### Assignment 1
Decide whether each statement (a), (b), and (c) agrees with the model reference. Answer each one yes or no, and quote the exact words from the reference that decide it. (a) RandomEffectsProbit uses 12 Gauss-Hermite quadrature nodes by default. (b) FixedEffectsLogit standard errors are derived from the Hessian of the marginal log-likelihood. (c) The default maxiter for fit() is 1000.
### Assignment 2
Output the part of the model reference that opens with the words containing "FE Logit and" and closes with "marginal (integrated) log-likelihood.".

### Provided text
⁂
Parameter Type Default Description
method str "bfgs" Optimization: "bfgs" or "newton"

RandomEffectsProbit

Parameter Type Default Description
formula str required R-style formula
data DataFrame required Panel data in long format
entity_col str required Entity identifier column
time_col str required Time identifier column
quadrature_points int 12 Gauss-Hermite quadrature nodes
weights ndarray None Observation weights

fit() parameters:

Parameter Type Default Description
method str "bfgs" Optimization: "bfgs", "l-bfgs-b"
maxiter int 500 Maximum iterations
tol float 1e-8 Convergence tolerance

Standard Errors

Type cov_type Available In Description
Classical "nonrobust" Pooled models Assumes i.i.d. errors; biased with clustering
Robust "robust" Pooled models Heteroskedasticity-robust (sandwich)
Cluster-robust "cluster" Pooled models Robust to within-entity correlation (default)

FE Logit and RE Probit Standard Errors

For FixedEffectsLogit, standard errors are derived from the Hessian of the conditional log-likelihood. For RandomEffectsProbit, they are computed from the Hessian of the marginal (integrated) log-likelihood.

Diagnostics

Classification Metrics

# Available for Pooled Logit and Pooled Probit
metrics = model.classification_metrics(threshold=0.5)
print(f"Accuracy:  {metrics['accuracy']:.3f}")
print(f"Precision: {metrics['precision']:.3f}")
print(f"Recall:    {metrics['recall']:.3f}")
print(f"F1 Score:  {metrics['f1']:.3f}")
print(f"AUC-ROC:   {metrics['auc_roc']:.3f}")
⁂
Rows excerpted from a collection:

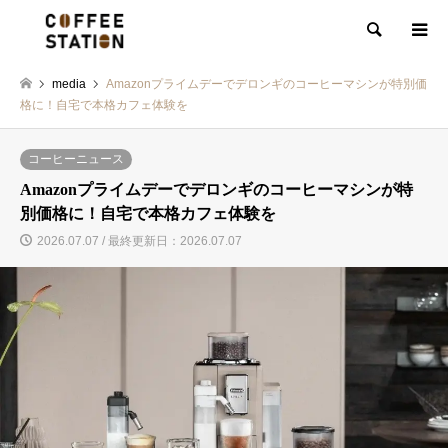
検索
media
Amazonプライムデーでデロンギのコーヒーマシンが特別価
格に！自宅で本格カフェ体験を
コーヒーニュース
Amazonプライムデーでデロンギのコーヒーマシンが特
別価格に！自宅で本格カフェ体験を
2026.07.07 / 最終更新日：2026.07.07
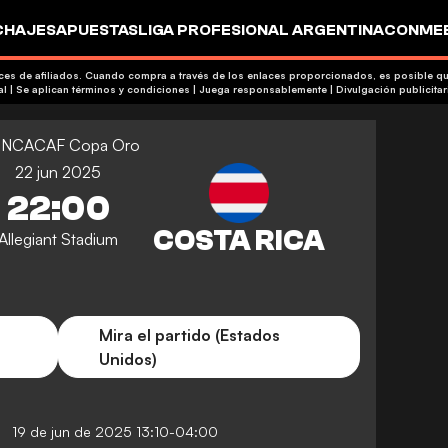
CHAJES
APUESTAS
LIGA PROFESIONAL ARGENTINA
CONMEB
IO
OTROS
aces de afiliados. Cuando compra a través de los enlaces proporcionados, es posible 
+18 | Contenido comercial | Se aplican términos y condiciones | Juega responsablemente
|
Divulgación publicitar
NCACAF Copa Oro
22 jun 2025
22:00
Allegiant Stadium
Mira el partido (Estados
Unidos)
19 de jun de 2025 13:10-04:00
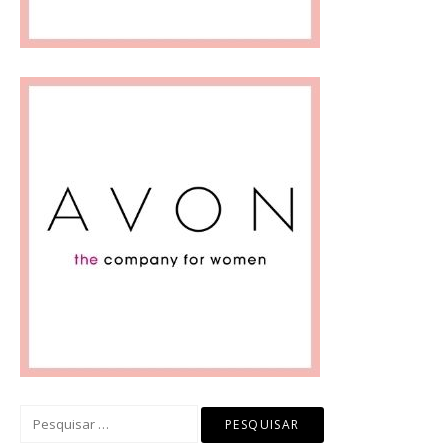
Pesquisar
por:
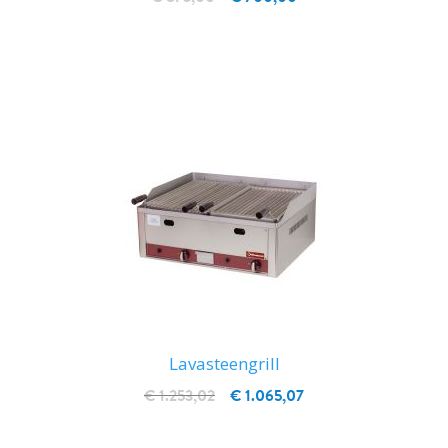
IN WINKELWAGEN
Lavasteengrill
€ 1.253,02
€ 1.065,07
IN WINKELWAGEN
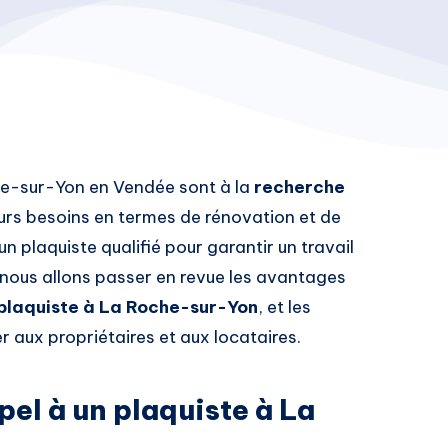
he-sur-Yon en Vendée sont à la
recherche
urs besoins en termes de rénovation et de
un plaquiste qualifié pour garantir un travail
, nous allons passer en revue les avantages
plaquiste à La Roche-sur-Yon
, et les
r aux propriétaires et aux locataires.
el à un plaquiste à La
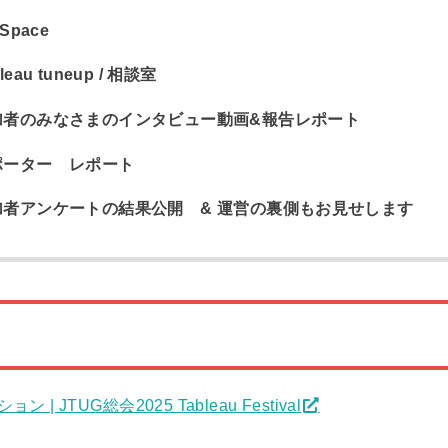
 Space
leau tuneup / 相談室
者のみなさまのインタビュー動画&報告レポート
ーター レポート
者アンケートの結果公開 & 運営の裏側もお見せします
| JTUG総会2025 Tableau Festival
⁂
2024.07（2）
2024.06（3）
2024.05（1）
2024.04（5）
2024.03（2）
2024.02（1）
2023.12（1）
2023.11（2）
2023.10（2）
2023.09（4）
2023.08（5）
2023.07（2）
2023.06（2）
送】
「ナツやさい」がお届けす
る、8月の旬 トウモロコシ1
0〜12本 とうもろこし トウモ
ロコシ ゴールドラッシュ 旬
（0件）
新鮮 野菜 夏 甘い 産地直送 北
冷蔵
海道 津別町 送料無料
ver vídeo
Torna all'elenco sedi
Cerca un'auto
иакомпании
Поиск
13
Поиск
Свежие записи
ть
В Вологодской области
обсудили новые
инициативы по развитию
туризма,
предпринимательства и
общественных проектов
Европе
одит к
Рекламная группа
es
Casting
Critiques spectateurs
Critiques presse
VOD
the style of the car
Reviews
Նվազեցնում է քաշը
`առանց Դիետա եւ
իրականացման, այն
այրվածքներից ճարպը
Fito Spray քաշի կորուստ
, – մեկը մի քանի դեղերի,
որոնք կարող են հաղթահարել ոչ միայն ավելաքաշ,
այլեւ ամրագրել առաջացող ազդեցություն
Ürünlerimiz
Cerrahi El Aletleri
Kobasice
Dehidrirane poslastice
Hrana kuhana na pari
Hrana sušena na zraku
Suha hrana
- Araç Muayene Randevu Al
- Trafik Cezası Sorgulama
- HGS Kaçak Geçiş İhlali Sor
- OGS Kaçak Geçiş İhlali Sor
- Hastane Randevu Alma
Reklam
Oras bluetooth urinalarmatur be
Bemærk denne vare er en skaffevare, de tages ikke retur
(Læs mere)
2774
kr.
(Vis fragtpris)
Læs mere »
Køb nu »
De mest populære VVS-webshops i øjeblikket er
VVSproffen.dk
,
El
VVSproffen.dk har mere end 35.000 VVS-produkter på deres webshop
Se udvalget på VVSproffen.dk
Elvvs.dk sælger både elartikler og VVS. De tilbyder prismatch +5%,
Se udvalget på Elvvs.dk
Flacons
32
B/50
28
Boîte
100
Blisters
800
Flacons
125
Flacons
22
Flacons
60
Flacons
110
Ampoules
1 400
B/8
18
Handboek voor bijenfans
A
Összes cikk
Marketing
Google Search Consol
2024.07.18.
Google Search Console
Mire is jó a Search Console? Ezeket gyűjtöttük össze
⁂
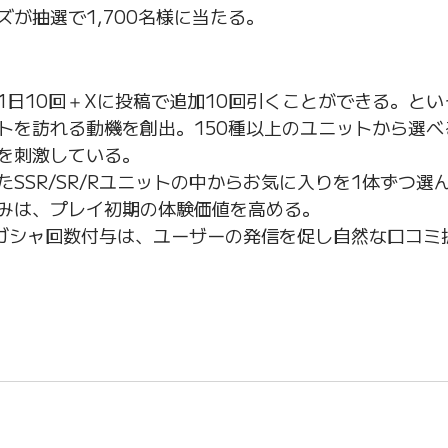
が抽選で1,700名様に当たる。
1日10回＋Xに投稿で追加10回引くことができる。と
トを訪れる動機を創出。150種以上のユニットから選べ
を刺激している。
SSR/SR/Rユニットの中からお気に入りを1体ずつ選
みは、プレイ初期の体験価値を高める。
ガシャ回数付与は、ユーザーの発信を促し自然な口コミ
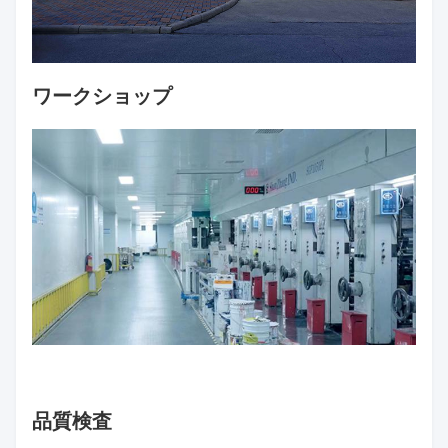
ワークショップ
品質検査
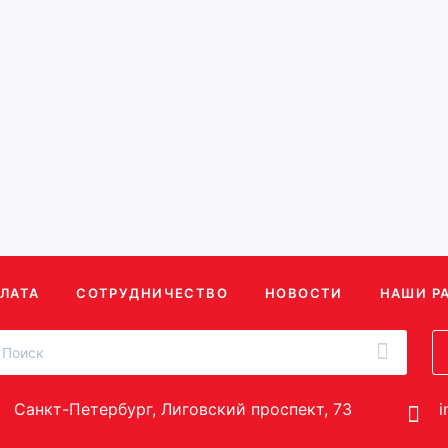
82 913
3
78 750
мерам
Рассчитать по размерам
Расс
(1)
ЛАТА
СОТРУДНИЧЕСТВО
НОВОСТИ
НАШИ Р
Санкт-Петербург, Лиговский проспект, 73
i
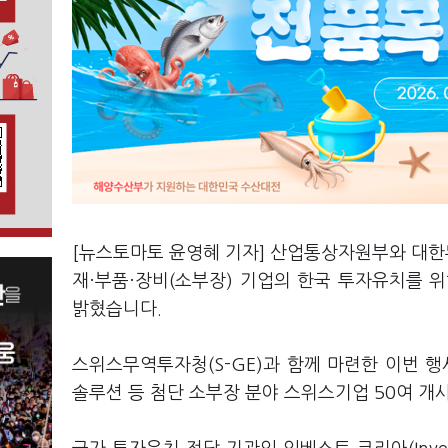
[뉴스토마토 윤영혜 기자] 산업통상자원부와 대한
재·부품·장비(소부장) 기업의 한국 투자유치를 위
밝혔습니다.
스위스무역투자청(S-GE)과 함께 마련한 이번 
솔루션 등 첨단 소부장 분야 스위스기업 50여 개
⁂
### Answer section 1
(a) Yes: "quadrature_points int 12 Gauss-Hermite quadrature nodes"
(b) No: "For FixedEffectsLogit, standard errors are derived from the Hessian of the conditional log-likelihood."
(c) No: "maxiter int 500 Maximum iterations"

### Answer section 2
FE Logit and RE Probit Standard Errors

For FixedEffectsLogit, standard errors are derived from the Hessian of the conditional log-likelihood. For RandomEffectsProbit, they are computed from the Hessian of the marginal (integrated) log-likelihood.